20 En Akan antwoordde Josuë: Ja, ik heb gezondigd tegen Jahweh, Israëls God. Dit heb ik gedaan.
“It is true,” Achan replied, “I have sinned against the LORD, the God of Israel. This is what I did:
21 Toen ik onder de buit een mooie babylonische mantel, twee honderd zilveren sikkels en een gouden staaf ter waarde van vijftig sikkels bemerkte, wilde ik die graag hebben, en nam ze mee. Alles is in de grond verstopt midden in mijn tent, het zilver onderop.
When I saw among the spoils a beautiful cloak from Shinar, two hundred shekels of silver, and a bar of gold weighing fifty shekels, I coveted them and took them. They are hidden in the ground inside my tent, with the silver underneath.”
22 Nu liet Josuë een paar mannen vlug naar de tent gaan; het was inderdaad in de tent verstopt, en het zilver lag onderop.
So Joshua sent messengers who ran to the tent, and there it all was, hidden in his tent, with the silver underneath.
23 Ze haalden het uit de tent weg, brachten het bij Josuë, en heel Israël legde het voor Jahweh neer.
They took the things from inside the tent, brought them to Joshua and all the Israelites, and spread them out before the LORD.
24 Toen nam Josuë, en heel Israël met hem, Akan, den zoon van Zara, met het zilver, de mantel en de gouden staaf, met zijn zonen en dochters, zijn runderen, ezels en schapen, met zijn tent en heel zijn bezit, en bracht ze naar de vallei van Akor.
Then Joshua, together with all Israel, took Achan son of Zerah, the silver, the cloak, the bar of gold, his sons and daughters, his oxen and donkeys and sheep, his tent, and everything else he owned, and brought them to the Valley of Achor.
25 En Josuë sprak: Hoe hebt gij ons in het ongeluk gestort! Daarom stort Jahweh thans u in het ongeluk! Heel Israël stenigde hem,
“Why have you brought this trouble upon us?” said Joshua. “Today the LORD will bring trouble upon you!” And all Israel stoned him to death. Then they stoned the others and burned their bodies.

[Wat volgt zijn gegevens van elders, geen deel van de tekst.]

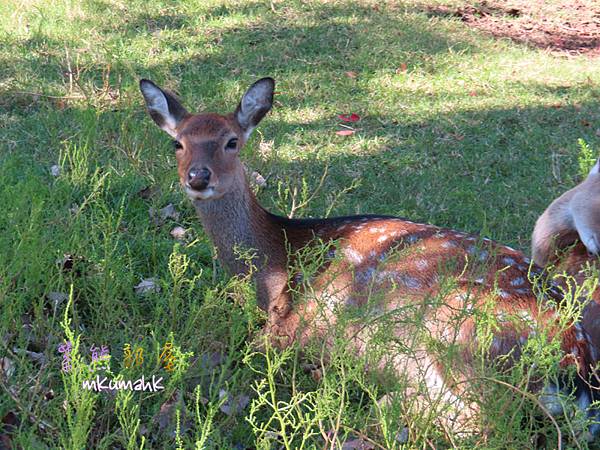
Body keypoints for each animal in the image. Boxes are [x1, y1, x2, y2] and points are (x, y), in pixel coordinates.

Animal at [141, 77, 600, 440]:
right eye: (177, 142)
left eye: (232, 141)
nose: (198, 177)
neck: (275, 264)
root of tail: (576, 372)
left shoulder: (294, 327)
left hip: (461, 328)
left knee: (481, 422)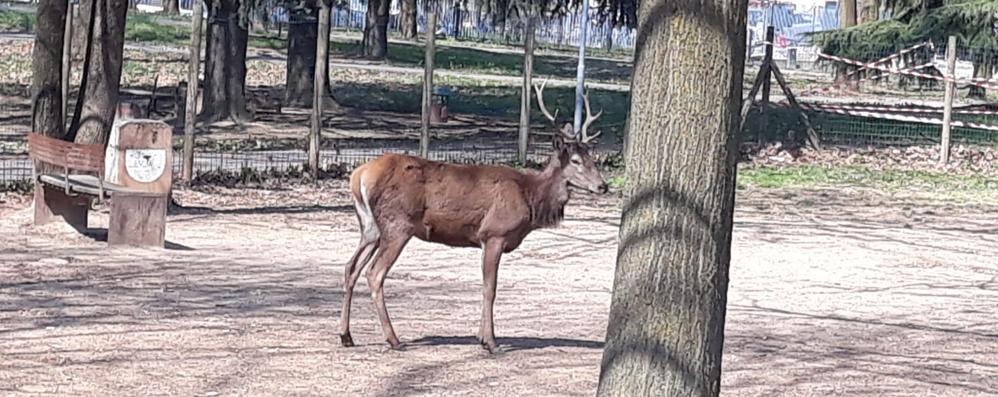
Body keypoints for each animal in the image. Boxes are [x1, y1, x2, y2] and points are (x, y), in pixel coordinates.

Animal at [338, 80, 608, 352]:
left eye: (592, 157)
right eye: (575, 160)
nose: (603, 186)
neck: (529, 198)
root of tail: (359, 176)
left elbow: (485, 286)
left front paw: (481, 336)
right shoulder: (494, 233)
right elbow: (490, 288)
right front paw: (490, 341)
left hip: (370, 227)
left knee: (351, 267)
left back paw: (346, 335)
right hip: (398, 224)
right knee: (374, 273)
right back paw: (393, 339)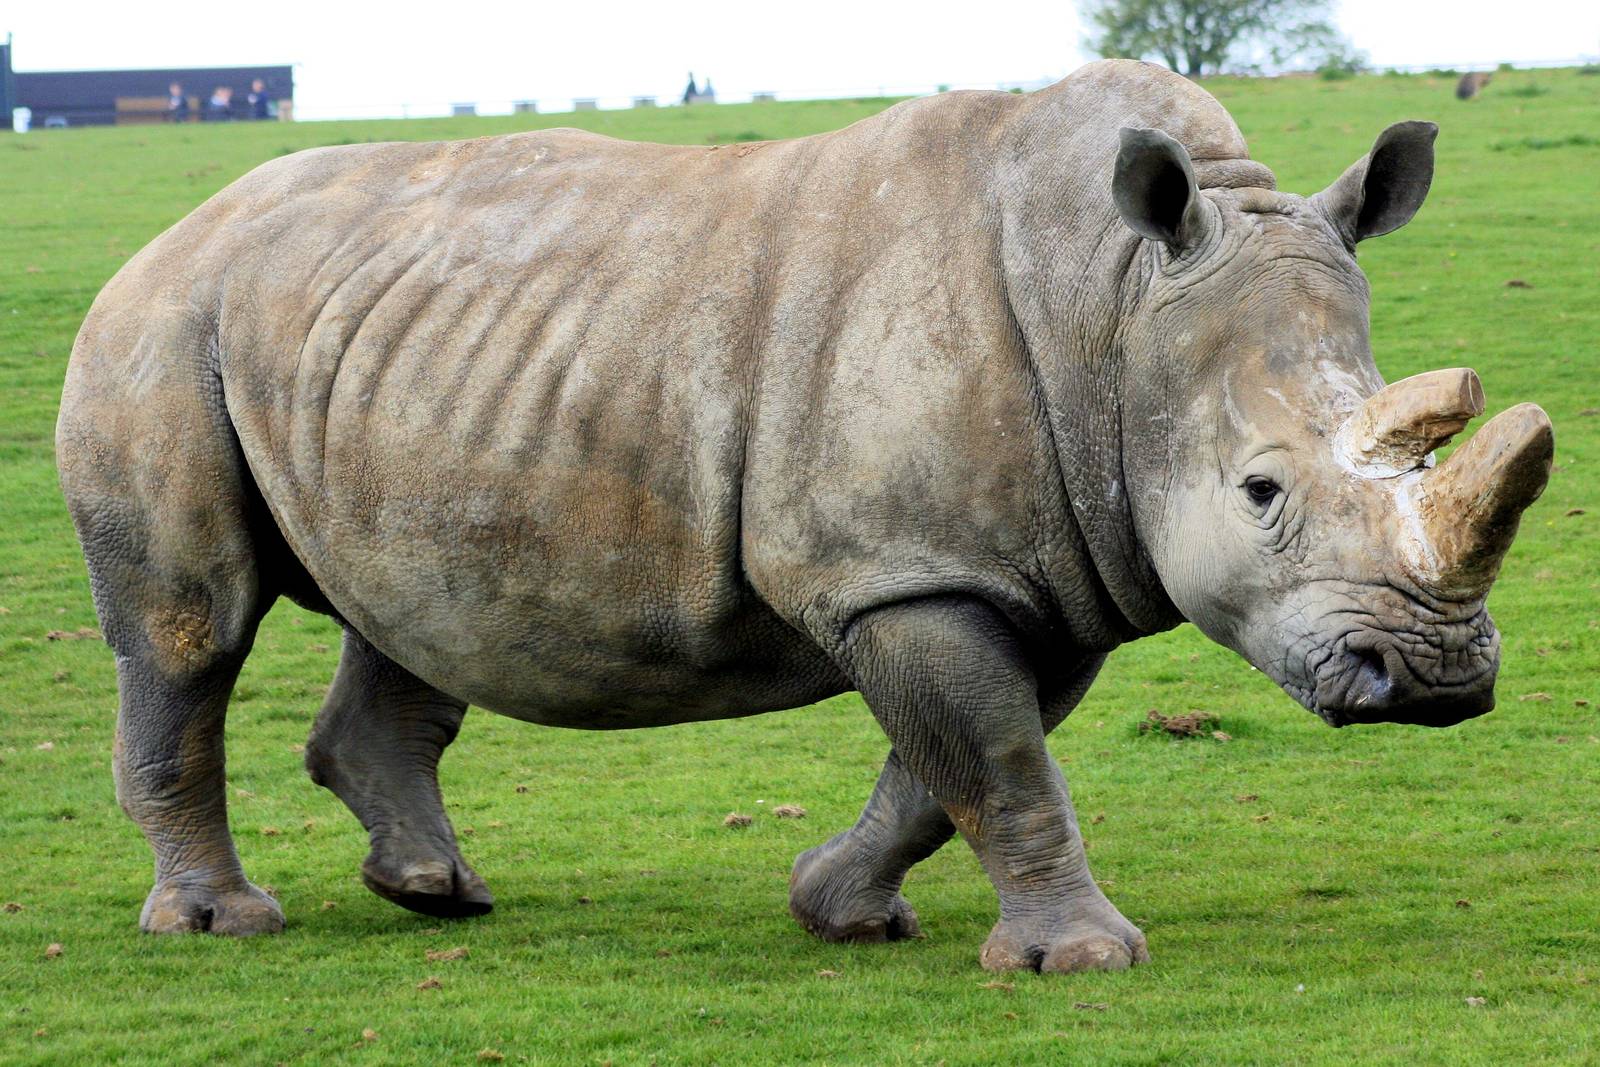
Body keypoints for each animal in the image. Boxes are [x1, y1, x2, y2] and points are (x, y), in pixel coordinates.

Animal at [57, 59, 1552, 973]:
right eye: (1262, 491)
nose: (1433, 678)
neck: (1119, 304)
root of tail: (167, 232)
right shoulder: (902, 566)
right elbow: (996, 754)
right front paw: (1081, 958)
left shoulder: (1033, 562)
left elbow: (954, 763)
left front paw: (841, 909)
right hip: (159, 331)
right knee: (190, 628)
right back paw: (223, 924)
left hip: (375, 349)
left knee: (414, 610)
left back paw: (436, 892)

26 en stapelde een grote steenhoop boven hem op, die er nu nog is. Toen bedaarde Jahweh’s ziedende toorn. Daarom heet die plaats tot op de huidige dag: Vallei van Akor.
And they heaped over Achan a large pile of rocks that remains to this day. So the LORD turned from His burning anger. Therefore that place is called the Valley of Achor to this day.